PROBLEM DESCRIPTION =>
Give the number of lines in the data below where the word "wrist" appears, and nothing besides.

==== SUPPLIED RECORDS ====

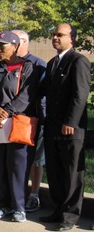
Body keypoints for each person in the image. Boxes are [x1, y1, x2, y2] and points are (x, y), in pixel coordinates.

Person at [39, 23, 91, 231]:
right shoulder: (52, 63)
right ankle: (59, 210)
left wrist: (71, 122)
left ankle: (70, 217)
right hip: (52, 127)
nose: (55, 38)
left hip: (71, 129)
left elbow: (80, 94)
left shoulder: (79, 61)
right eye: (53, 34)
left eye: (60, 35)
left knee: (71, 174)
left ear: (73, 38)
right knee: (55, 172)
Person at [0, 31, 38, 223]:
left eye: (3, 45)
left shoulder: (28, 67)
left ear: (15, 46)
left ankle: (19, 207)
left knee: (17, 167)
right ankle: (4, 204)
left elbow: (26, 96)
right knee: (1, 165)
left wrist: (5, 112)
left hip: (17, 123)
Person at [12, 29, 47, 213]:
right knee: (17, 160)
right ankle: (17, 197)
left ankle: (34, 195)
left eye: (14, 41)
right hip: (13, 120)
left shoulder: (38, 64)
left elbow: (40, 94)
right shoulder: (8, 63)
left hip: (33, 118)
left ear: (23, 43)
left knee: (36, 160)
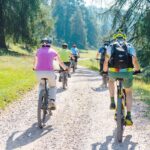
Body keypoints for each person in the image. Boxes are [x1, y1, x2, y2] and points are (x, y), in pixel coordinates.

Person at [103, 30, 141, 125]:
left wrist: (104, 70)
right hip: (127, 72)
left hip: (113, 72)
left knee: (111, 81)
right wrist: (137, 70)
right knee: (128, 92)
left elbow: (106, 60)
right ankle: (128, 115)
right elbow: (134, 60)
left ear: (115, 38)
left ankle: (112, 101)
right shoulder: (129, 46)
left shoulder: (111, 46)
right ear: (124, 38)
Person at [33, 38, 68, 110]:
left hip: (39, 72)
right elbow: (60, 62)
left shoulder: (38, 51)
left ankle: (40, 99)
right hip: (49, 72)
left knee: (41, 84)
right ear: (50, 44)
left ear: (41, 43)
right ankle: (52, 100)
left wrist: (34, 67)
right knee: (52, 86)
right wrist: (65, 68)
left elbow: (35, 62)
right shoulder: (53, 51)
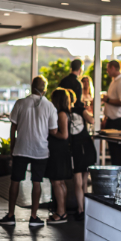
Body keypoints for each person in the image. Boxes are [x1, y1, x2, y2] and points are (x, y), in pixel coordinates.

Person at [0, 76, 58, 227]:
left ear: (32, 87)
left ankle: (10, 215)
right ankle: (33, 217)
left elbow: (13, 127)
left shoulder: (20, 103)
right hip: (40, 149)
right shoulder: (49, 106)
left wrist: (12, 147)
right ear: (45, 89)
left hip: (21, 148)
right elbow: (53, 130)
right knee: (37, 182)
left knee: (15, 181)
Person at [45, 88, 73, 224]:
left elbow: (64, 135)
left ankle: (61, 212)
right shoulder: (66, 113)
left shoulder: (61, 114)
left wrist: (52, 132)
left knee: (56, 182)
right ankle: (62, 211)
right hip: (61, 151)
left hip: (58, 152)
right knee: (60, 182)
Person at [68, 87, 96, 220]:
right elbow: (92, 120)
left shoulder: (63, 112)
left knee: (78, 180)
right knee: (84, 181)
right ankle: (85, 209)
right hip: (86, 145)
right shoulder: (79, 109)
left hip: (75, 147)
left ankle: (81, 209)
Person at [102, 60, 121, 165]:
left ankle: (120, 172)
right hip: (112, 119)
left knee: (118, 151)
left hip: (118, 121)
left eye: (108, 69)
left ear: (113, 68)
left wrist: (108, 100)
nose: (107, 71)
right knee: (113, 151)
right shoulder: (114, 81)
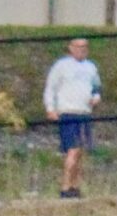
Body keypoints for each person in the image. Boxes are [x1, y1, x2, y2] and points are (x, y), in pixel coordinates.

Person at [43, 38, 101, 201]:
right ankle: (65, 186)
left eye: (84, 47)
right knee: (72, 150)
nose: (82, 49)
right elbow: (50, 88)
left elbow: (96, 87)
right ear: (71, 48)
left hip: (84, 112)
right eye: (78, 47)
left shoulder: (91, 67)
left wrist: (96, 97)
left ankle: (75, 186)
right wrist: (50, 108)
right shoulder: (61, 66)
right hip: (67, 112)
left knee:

====

THE ANSWER =>
11